Seventy-five years ago, on January 28,1948, a DC3 twin-engine plane chartered by U.S. immigration authorities was flying 28 bracero farm workers from Oakland for deportation to Mexico. It crashed in a fireball in Los Gatos Canyon in western Fresno County near the small town of Coalinga. All the workers plus the crew and a security guard perished. When famed songwriter Woody Guthrie reportedly heard about the tragedy on the radio, the announcer said, “they were just deportees.” Cesar Chavez, then serving with the U.S. Navy in the western Pacific, remembered hearing about the crash.
With their names unknown, the farm workers were laid to rest by the Fresno Latino community in the local Catholic cemetery without grave markers carrying their names. Through efforts by writer Tim Hernandez, the names of the victims were finally uncovered. The Catholic Diocese of Fresno raised $14,000 for a memorial and in 2013, the workers names were unveiled in stone during a ceremony attended by United Farm Workers President Arturo S. Rodriguez.
Woody Guthrie wrote a beautiful song, “Deportees” or “Plane Wreck at Los Gatos.” It has been performed by many artists, including Joan Baez.
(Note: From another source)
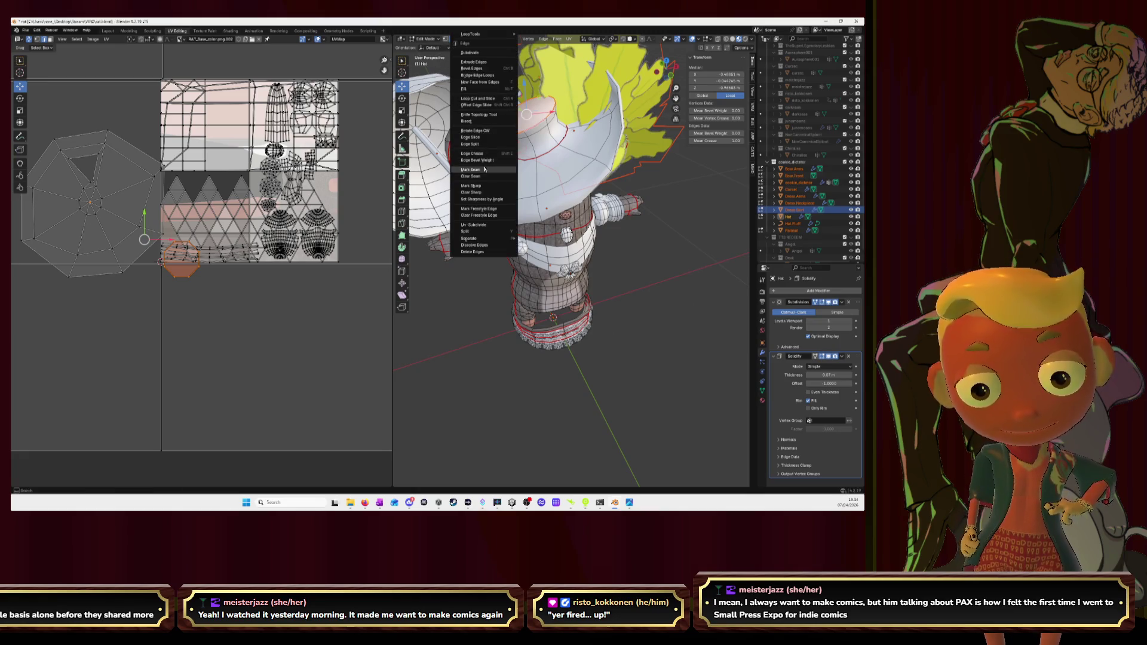
{"action": "left_click", "coordinate": [486, 171]}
Two stanzas read:
The sky plane caught fire over Los Gatos Canyon,
A fireball of lightning, and shook all our hills,
Who are all these friends, all scattered like dry leaves?
The radio says, “They are just deportees”
Is this the best way we can grow our big orchards?
Is this the best way we can grow our good fruit?
To fall like dry leaves to rot on my topsoil
And be called by no name except “deportees”?